Para indivíduos que se reabilitam de uma lesão, a educação cruzada oferece um caminho promissor para uma recuperação acelerada. Ao treinar o membro saudável, eles podem obter ganhos de força que são transferidos para o membro lesionado, reduzindo o tempo geral de recuperação.
Além disso, este treinamento mostrou ser promissor na reabilitação neurológica de pacientes com condições como acidente vascular cerebral ou lesões na medula espinhal geralmente apresentam comprometimento motor significativo em um membro. Ao se envolver com esta técnica, eles podem aproveitar a plasticidade do cérebro para melhorar a função motora no membro afetado. Isso abre novas possibilidades para estratégias de reabilitação que promovam a recuperação e a independência.
Pesquisas e Aplicações
A Edith Cowan University (ECU) em parceria com o professor Trevor Chen, da National Taiwan Normal University, realizou uma investigação, na qual imobilizou o braço não dominante de 36 jovens sedentários por meio de um gesso na articulação do cotovelo, por três semanas.
Eles foram divididos em três grupos iguais: um grupo de contração concêntrica, que levantou um halter usando o braço não mobilizado; um grupo de contração excêntrica, que baixou um halter e um grupo de controle que não realizou exercícios.

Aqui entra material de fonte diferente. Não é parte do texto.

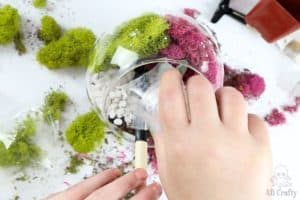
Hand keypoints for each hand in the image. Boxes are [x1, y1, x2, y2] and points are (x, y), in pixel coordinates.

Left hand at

Enquanto os jovens estavam com seu braço imobilizado, os grupos realizaram seis sessões de levantamento de peso duas vezes por semana durante três semanas. Nessas sessões, eles deveriam realizar cinco séries de seis repetições com uma mão, correspondendo a de 20 a 80% de sua força máxima durante as seis sessões.
Quando o gesso foi retirado, o grupo de controle que não fez nenhum esforço percebeu uma diminuição de mais de 15% na força do braço imobilizado. No entanto, aqueles que levantaram pesos viram pouca ou nenhuma diminuição na força muscular do braço imobilizado.
Assim mesmo, um dos alunos do professor Pacioni que está no processo bilateral, teve uma redução de gordura e ganho de massa magra treinando em um mês, ele não estava lesionado, mas treinou com um lado só. “Foram 3 cm de diferença, isso é bem pouco. Às vezes, pessoas sem lesão têm essa diferença”, relata André Pacioni.
O profissional de educação física continua explicando que “você consegue aplicar a educação cruzada a partir do momento que o indivíduo tenha condições de executar o movimento do membro não lesionado”.
Os cuidados
Os pesquisadores estão investigando ativamente os protocolos de treinamento ideais, duração e intensidade necessários para maximizar os efeitos da educação cruzada. Compreender os mecanismos neurais específicos e sua interação com vários parâmetros de treinamento contribuirá para o desenvolvimento de intervenções direcionadas.
Mas, embora a educação cruzada tenha fornecido informações valiosas sobre as capacidades adaptativas do cérebro humano, várias questões ainda permanecem, e por ainda não ser um tratamento tão conhecido, existem profissionais que ainda não estão capacitados para tratar pacientes com esta técnica.
Por isso, é recomendado procurar profissionais especializados no seu tipo de lesão e que estejam mais informados sobre a educação cruzada. É importante também lembrar que o treinamento para pessoas não lesionadas é específico e individual. Caso a pessoa apresente alguma lesão, o treinador deve buscar o tratamento individual para o tipo específico de lesão.